Regulatory mechanisms allow for adaptation of living cells not only to a changing environment, but also to intracellular states. In the fields of Metabolic Engineering and Synthetic Biology, detailed knowledge of the host’s regulatory mechanisms is pivotal for rational strain development.
Synthetic biology can be considered as "... the design and construction of new biological components, such as enzymes, genetic circuits, and cells, or the redesign of existing biological systems. Synthetic biology builds on the advances in molecular, cell, and systems biology and seeks to transform biology in the same way that synthesis transformed chemistry and integrated circuit design transformed computing. The element that distinguishes synthetic biology from traditional molecular and cellular biology is the focus on the design and construction of core components (parts of enzymes, genetic circuits, metabolic pathways, etc.) that can be modeled, understood, and tuned to meet specific performance criteria, and the assembly of these smaller components into larger integrated systems that solve specific problems." (Taken from Keasling, JD; ACS Chem. Biol. 2008; 3 (1): 64–76)
Our research on global regulation and on Metabolic Engineering of Corynebacterium glutamicum and Escherichia coli focuses on the production of amino acids, other primary metabolites as well as new products and thus belongs to the field of White Biotechnology.

**Stored data**
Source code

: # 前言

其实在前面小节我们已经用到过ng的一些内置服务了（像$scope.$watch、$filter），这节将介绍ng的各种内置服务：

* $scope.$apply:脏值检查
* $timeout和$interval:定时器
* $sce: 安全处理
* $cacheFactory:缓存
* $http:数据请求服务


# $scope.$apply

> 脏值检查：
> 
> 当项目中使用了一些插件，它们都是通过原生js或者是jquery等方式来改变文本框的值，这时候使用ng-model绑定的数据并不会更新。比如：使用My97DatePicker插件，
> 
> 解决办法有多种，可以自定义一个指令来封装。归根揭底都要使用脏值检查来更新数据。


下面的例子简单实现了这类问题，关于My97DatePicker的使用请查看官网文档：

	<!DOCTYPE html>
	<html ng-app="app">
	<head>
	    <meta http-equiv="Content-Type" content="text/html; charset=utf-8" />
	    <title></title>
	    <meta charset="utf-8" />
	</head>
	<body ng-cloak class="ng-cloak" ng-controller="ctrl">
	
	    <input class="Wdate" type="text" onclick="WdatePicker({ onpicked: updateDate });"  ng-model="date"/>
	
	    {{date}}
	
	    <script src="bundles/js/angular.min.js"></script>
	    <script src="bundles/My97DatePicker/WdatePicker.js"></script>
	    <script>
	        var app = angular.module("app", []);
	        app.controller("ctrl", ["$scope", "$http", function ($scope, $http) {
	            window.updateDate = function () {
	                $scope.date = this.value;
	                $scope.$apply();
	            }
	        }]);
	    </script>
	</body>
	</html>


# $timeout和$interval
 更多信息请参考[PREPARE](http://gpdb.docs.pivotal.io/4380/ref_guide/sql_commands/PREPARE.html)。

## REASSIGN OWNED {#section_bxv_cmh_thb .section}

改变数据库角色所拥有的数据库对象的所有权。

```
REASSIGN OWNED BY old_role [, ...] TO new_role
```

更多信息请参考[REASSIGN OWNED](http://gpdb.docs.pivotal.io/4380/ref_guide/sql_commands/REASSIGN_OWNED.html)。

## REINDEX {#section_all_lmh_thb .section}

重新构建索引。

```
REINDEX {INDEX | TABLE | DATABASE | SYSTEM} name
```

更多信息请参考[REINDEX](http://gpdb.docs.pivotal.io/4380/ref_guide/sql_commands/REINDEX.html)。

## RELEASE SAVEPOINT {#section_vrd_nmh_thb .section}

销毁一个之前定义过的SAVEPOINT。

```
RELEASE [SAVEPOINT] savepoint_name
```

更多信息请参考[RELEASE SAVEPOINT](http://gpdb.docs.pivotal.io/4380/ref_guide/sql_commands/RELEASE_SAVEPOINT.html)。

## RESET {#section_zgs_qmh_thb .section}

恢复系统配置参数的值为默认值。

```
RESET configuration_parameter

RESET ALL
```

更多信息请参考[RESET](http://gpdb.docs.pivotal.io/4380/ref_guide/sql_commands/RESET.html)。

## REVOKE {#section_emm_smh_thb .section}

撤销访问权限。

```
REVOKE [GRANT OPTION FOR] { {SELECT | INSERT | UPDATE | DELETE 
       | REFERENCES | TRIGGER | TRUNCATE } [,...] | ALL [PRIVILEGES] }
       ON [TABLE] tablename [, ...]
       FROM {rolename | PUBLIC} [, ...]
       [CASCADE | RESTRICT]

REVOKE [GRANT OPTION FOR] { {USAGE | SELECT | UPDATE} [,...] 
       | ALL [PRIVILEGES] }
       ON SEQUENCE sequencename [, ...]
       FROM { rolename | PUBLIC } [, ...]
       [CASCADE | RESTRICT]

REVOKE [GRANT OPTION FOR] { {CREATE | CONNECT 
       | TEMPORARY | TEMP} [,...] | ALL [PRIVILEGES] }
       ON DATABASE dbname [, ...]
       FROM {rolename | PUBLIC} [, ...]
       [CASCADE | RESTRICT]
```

**Exercise requirements**
**1.** In the metabolic engineering text, which two bacteria are the subject of the research on global regulation and Metabolic Engineering?
**2.** Resume the metabolic engineering text after its final sentence with a short passage in the same voice.
The items are separate material with no connection to the metabolic engineering text.

**List of answers**
**1.** Corynebacterium glutamicum and Escherichia coli.

**2.**
Strains are constructed by molecular biological methods and characterized by functional genomic tools combined with classical analytical and biochemical methods.
For monitoring of global gene expression we are using whole-genome oligonucleotide microarrays.
DNA microarrays experiments are performed with the MAUI hybridization system (BioMicro Systems) and microarrays are scanned with a GenePix 4000B device (Molecular Devices).
All microarray expression data and the detailed experimental information are collectively stored for further analysis in the IBT microarray database in MIAME compliant format (MGED).
For data handling freely available R-packages (Bioconductor) as well as self-made Windows-based tools are used (Result-Handling, Summarize Expression Data, Cluster & TreeView).
Proteome analysis and protein identification is performed by 2D-gel electrophoresis and MALDI-ToF/ToF-MS (Ultraflex III, Bruker).
For the analysis of metabolites the institute is equipped with a GC/ToF system.